Entretanto, não pude deixar de notar a-não-tão recente controvérsia a respeito da remoção da frase “Deus seja Louvado” das cédulas de Real. Digo que não é uma controvérsia recente pois, se bem me recordo, tal questão começou quando o procurador do Ministério Público Pedro de Oliveira requisitou que o Banco Central removesse a frase das cédulas de Real. Em resposta a isso, o Banco Central argumentou que o pedido sofria de “vício de origem”, o que é o jeito jurisdiquez de dizer que a você apresentou o papel no guichê errado. Logo em seguida, a LiHS lançou um abaixo assinado que pedia ao orgão correto (o Conselho Monetário Nacional) que a remoção fosse feita. Paralelamente, o Ministério Publico afirmou que iria pressionar o assunto. O quanto tais eventos estão interconectados, eu não sei dizer.

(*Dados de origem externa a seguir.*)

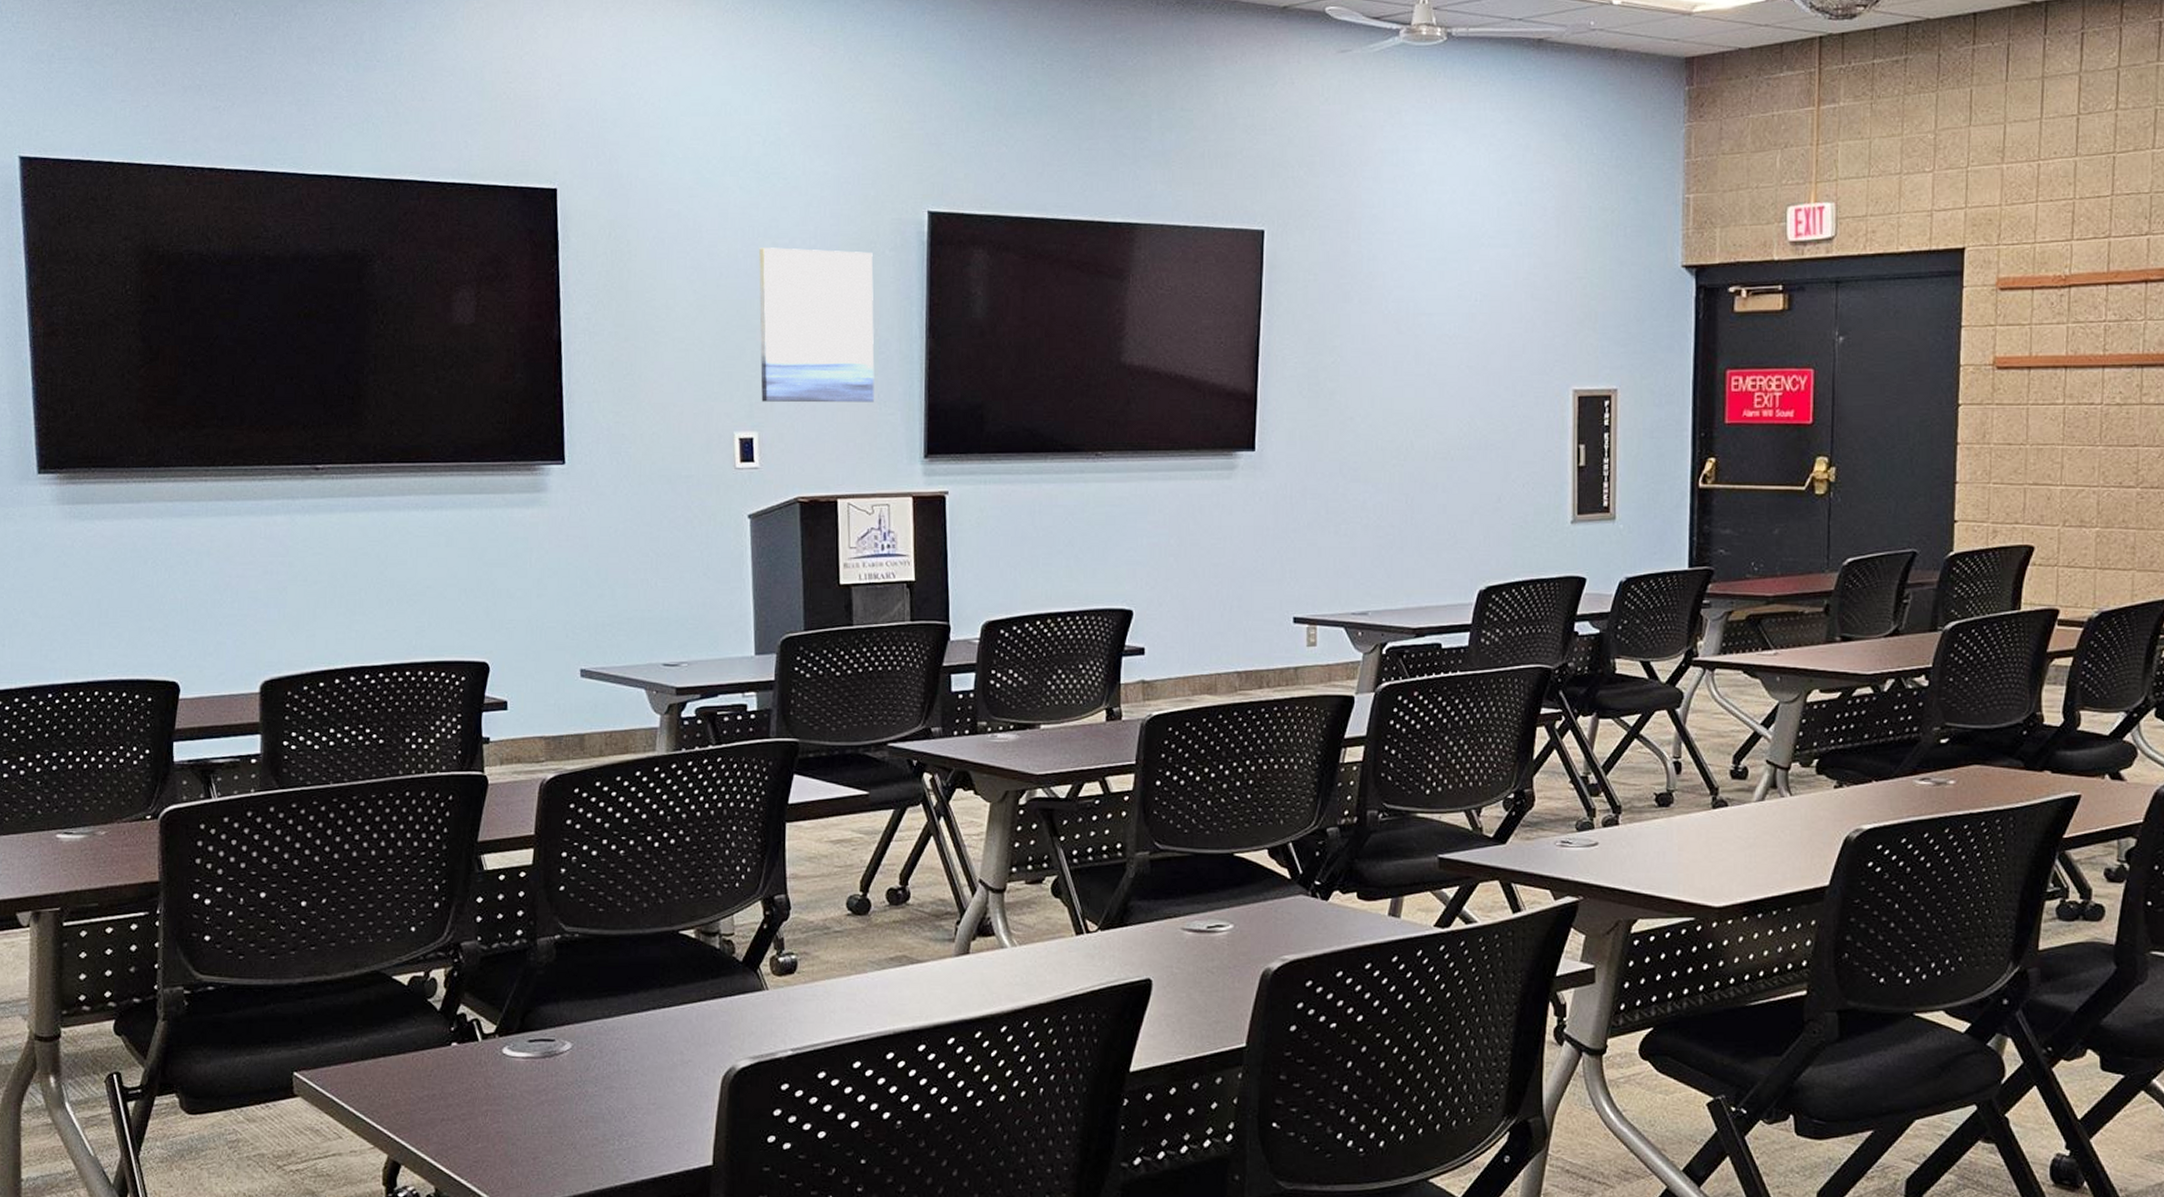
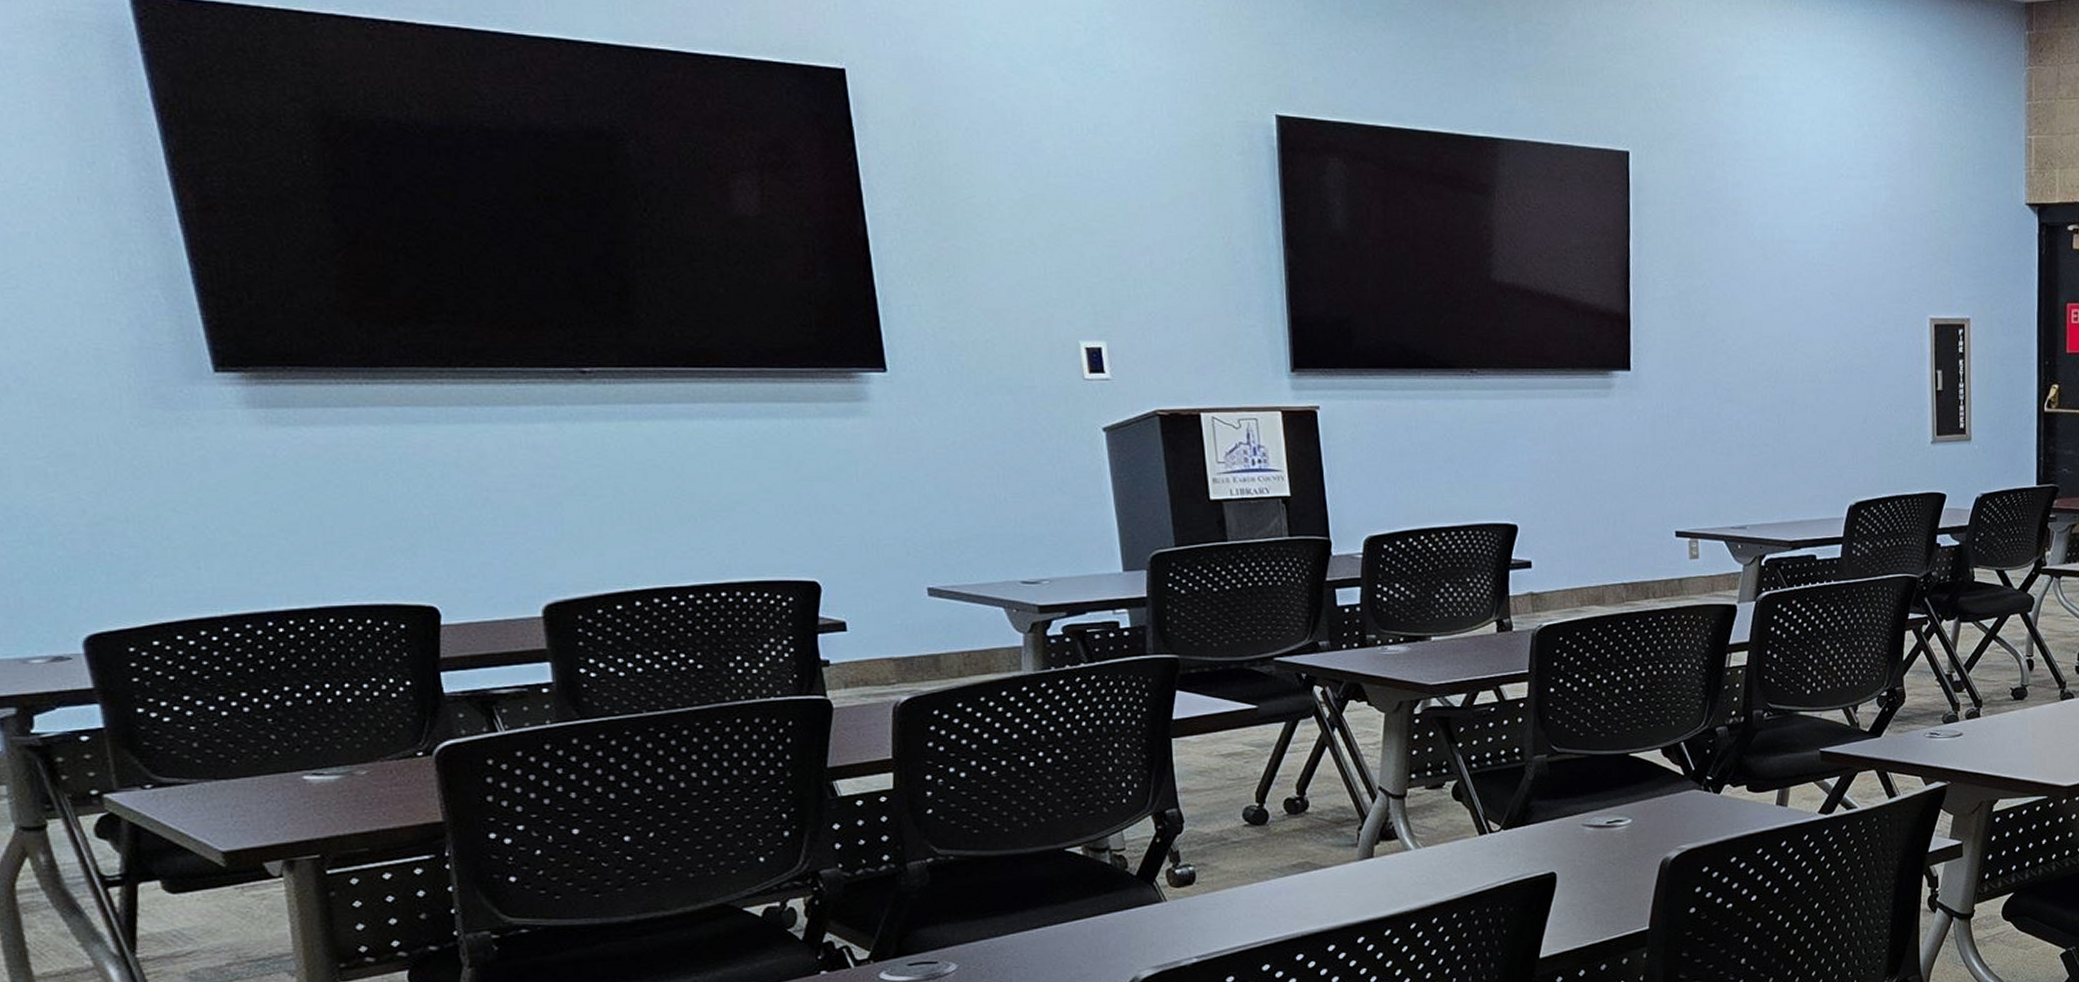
wall art: present [759,247,875,403] -> none [1090,145,1232,314]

Eu não acredito que tenha muito a contribuir com a discussão. Minha posição é simples: se almejamos um estado laico e igualitário de fato, a remoção é um passo simples. Não engulo argumentos sobre como a frase é um reflexo de nossa história cristã pelo simples fato de que a a frase nem 30 anos tem. Se é reflexo de alguma coisa, é reflexo da nossa democracia engatinhante da década de 80, e tão passível de revisão quanto qualquer lei e decreto feita dentro desse próprio contexto.

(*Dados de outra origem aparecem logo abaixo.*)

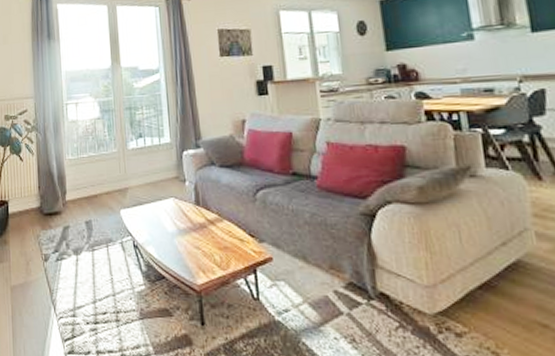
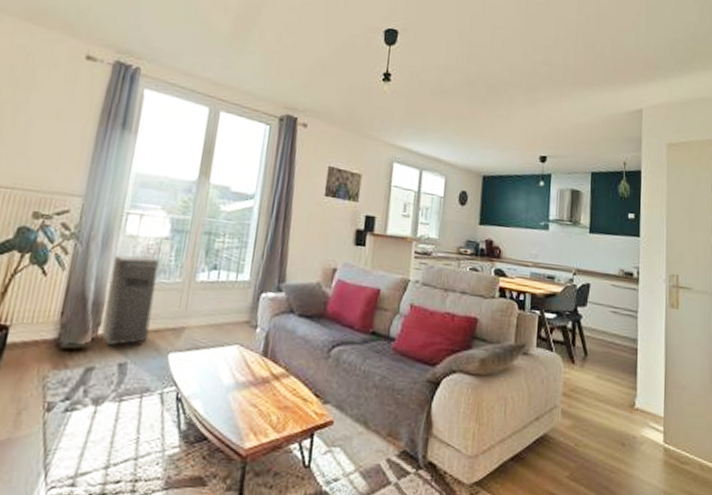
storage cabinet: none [64,135,102,209] -> present [101,255,159,346]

Mas o que gostaria de compartilhar é algo que encontrei nas minhas andança por aqui. A foto abaixo é de uma pequena capela que está no meio de uma pista de esportes muito movimentada aqui da vizinhança. A imagem no começo do post é de um Santo que está em seu interior (presumidamente San Miguel).

Capela

Até ai, nada de muito impressionante, exceto pelo que encontrei do outro lado da construção:

“Capela construida e mantida pelo município de San Miguel”
E, caso vocês estejam se perguntando, não há uma sequer menção a Deus nos Pesos Argentinos.
Não sei ao certo o ponto disso tudo, mas achei irônico que um país que tenha passado por um processo de laicização, como a Argentina, o dinheiro público ainda seja usado para construções religiosas. Irônico, mas não inesperado.